Wild Flag, S/T (Merge) / live at The Bowery Ballroom, NYC, 10/18/11
Eleanor Friedberger, best known as half of The Fiery Furnaces, sings the ultra-catchy, ’70s-damaged “My Mistakes.” The song is affecting not because Friedberger sings it like Patti Smith, but because the verse and chorus have quality hooks, or hook-like recursive—OK, groovy—structures. As she rolls into one of those choruses, Wild Flag’s Carrie Brownstein is visible backstage-right, framed in a lit doorway, clapping her hands on rhythm and contributing a few scribbles of air guitar. Though Friedberger’s vocal mannerisms—precise, heady enunciation swelling into vocal rushes—are smoothed out in this number, her affinity with Wild Flag’s two primary singers, Brownstein and Mary Timony, is apparent. All three ride the line between affect and affectation. Timony’s trademark sardonic frills magically catalyze her performances while teasing the rockist listener; Brownstein takes a jokey, stilted British inflection far enough through fakery to reach the real as she does moral calculus on a righteous meltdown (“Future Crimes”: If you’re gonna be a restless soul / Then you’re gonna be so, so tired / If you’re gonna give up on the fight / Then I’m gonna call YOU a liar!); Friedberger winds herself uptight, then unravels to pounding pulses, swinging. As Courtney Love once sang, I fake it so real I am beyond fake.
On the house system, Gil Scott-Heron’s “The Revolution Will Not Be Televised” and Richard Hell’s “Time” precede Wild Flag’s appearance onstage—a tall order, and just about right for the band’s emotional matrix. Set along and against Brownstein’s demands, Wild Flag concludes its debut LP with a rousing plea to remember time, or at least notice when it’s up. Rounding out side two, the conditional condemnation of “Future Crimes” augurs “Racehorse,” in which Brownstein growls YOU BET WRONG. But the closing track, “Black Tiles,” sounds more like a group effort at reconciliation, or a simultaneous recapitulation of the band’s call to (redoubled) action and a capitulation to the triumph of time: the end of the last song drawn into the song, which the band can only hope will spin on after it slows down.
The audience takes the album as a promise, and the band delivers. The uncertainty that shivers through Timony’s and Brownstein’s voices at moments on the album (most affecting on “Something Came Over Me”), and their attempts to model and master that waver (Don’t break it, Timony forces through a whisper on “Glass Tambourine”) are practice for the alchemical instability of performance. But as prepared as they are, their power risks being formalized. Sleater-Kinney alum, former NPR columnist, and Portlandia cast member Brownstein is a polished performer and a first-class rock posturist, windmilling her guitar, threatening the mic, playing hood ornament to the bass drum. Erstwhile Helium frontwoman Timony can bend strings over her head, eyes closed, and summon the ancient sub-energies of slack at will. Janet Weiss (Sleater-Kinney, Quasi, The Jicks) is in total command of her kit, and her vocal flourishes, twinned with Rebecca Cole (also of The Minders, operating keyboards of analog warmth), are the well-tuned irresistible force that attends the songs. Wild Flag makes its own proposition untenable: The album’s mid-career waver of confidence becomes a veteran weave. It’s a setup, even if it wasn’t planned.
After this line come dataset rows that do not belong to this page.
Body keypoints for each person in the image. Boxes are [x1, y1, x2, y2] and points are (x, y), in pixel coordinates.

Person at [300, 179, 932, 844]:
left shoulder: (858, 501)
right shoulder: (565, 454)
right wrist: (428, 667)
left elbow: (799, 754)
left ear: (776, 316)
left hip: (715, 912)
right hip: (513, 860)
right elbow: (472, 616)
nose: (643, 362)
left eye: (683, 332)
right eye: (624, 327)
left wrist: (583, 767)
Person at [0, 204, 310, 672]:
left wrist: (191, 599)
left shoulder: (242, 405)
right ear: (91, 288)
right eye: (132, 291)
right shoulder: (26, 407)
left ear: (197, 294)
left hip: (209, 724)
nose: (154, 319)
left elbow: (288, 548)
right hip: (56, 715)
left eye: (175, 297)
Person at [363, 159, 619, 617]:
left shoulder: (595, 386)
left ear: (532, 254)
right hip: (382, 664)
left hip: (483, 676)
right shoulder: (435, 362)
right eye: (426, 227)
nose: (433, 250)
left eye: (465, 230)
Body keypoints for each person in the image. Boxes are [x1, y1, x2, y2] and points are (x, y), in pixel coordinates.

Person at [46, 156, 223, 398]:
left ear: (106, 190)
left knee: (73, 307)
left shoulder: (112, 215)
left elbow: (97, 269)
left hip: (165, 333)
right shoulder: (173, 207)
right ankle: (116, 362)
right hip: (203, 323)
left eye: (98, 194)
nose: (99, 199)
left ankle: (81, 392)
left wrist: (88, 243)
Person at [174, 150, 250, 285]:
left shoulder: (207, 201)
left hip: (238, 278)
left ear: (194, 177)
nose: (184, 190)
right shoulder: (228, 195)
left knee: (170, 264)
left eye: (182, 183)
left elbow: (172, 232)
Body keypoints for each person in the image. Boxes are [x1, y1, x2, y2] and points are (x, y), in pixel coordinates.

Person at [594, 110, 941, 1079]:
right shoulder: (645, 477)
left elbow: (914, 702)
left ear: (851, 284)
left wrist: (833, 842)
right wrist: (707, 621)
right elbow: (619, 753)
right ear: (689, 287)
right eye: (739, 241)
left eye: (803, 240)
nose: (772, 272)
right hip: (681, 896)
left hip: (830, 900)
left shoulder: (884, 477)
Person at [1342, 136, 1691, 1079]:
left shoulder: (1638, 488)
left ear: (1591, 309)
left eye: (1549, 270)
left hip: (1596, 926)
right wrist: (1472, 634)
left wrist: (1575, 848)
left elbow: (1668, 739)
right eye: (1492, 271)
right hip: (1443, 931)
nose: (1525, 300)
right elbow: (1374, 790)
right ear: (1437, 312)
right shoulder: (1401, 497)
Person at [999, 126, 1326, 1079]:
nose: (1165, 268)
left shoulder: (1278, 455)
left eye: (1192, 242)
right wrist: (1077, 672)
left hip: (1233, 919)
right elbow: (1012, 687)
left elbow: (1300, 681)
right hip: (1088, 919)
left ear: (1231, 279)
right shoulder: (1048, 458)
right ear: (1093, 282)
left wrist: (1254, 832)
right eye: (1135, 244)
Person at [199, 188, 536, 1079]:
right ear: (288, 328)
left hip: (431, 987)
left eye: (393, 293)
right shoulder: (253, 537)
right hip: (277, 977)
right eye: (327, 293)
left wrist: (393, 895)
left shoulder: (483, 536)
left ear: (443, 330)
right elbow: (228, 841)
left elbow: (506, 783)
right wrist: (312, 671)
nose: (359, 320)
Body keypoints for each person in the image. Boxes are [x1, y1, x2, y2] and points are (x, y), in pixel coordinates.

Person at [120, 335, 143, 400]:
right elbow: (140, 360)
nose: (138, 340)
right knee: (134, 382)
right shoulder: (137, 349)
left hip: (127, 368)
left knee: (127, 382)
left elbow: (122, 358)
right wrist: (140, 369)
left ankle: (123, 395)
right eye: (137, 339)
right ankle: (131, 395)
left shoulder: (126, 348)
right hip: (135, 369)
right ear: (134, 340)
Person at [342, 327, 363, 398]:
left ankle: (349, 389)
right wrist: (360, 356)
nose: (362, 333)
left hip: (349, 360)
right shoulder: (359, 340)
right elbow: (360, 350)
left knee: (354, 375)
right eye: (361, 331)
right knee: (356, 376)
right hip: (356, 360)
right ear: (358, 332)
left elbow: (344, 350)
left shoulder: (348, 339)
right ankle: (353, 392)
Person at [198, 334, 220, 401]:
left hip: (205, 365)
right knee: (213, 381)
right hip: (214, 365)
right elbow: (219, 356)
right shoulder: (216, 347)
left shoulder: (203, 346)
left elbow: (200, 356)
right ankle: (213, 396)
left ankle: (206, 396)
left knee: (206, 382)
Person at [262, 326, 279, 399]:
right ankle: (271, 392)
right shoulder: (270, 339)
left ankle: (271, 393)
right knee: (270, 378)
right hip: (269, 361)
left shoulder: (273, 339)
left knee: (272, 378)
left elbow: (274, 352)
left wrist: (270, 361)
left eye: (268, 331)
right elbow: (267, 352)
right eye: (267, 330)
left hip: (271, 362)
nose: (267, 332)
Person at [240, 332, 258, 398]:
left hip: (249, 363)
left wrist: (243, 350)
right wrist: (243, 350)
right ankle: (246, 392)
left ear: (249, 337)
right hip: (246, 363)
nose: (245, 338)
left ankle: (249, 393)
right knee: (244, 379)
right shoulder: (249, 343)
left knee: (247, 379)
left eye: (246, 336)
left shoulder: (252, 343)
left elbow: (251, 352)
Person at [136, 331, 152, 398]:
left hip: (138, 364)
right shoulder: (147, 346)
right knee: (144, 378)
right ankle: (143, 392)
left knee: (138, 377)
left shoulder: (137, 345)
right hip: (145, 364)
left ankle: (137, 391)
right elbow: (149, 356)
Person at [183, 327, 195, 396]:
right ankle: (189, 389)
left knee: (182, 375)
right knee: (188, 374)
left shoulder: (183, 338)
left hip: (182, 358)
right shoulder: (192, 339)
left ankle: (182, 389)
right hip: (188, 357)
So the exaggerated vectors of uncertainty—Are you my friend? If I fall once will I fall twice, out of control?—surrender to Timony’s immanent swagger-cum-falsetto: All right, say my name / Say it again and I’ll make it rain in your mind. The putting-it-on vs. making-it-happen dynamic is ever at play, but these are all musicians who’ve made it and faked it and understand that rock is an emotional con, that everyone knows the words but still acts surprised. The relationship metaphors double signify the lover and the crowd, and that’s what makes the songs go over; the love of playing is what keeps the songs from going over the top. I hope I know when it’s done / When it’s gone gives way to I never know. And over it all is Timony’s looping spell: There is no end, no beginning. It’s as simple as it needs to be, and retains the terror of affect: Say it again and I’ll make it rain is the threat of a promise, the assertion of power in language, in song, in practice, and in performance.
For all this, and for the dramatic black lullaby chanted by Weiss and Cole, the concert is not a ritual: There is an improvisational passage in “Glass Tambourine,” an expanse of black space that breaks the shell of the album. Humility, uncertainty, the catch in the voice, the formal waver: These audible qualities, fully dramatized, make it real and now, an assertion of what Wild Flag hints, something related to and beyond what came before.
The encore reminds us we’re in NYC, on earth, if not here today. Television’s “See No Evil” grows out of the dark garden of the late part of the first set (and vice versa), and thrills with the band chiming EVILLLLLL. And then, what else, Patti Smith’s “Ask the Angels.” Brownstein barks WILD WILD WILD as she bows over the mic, and the band wave(r)s along.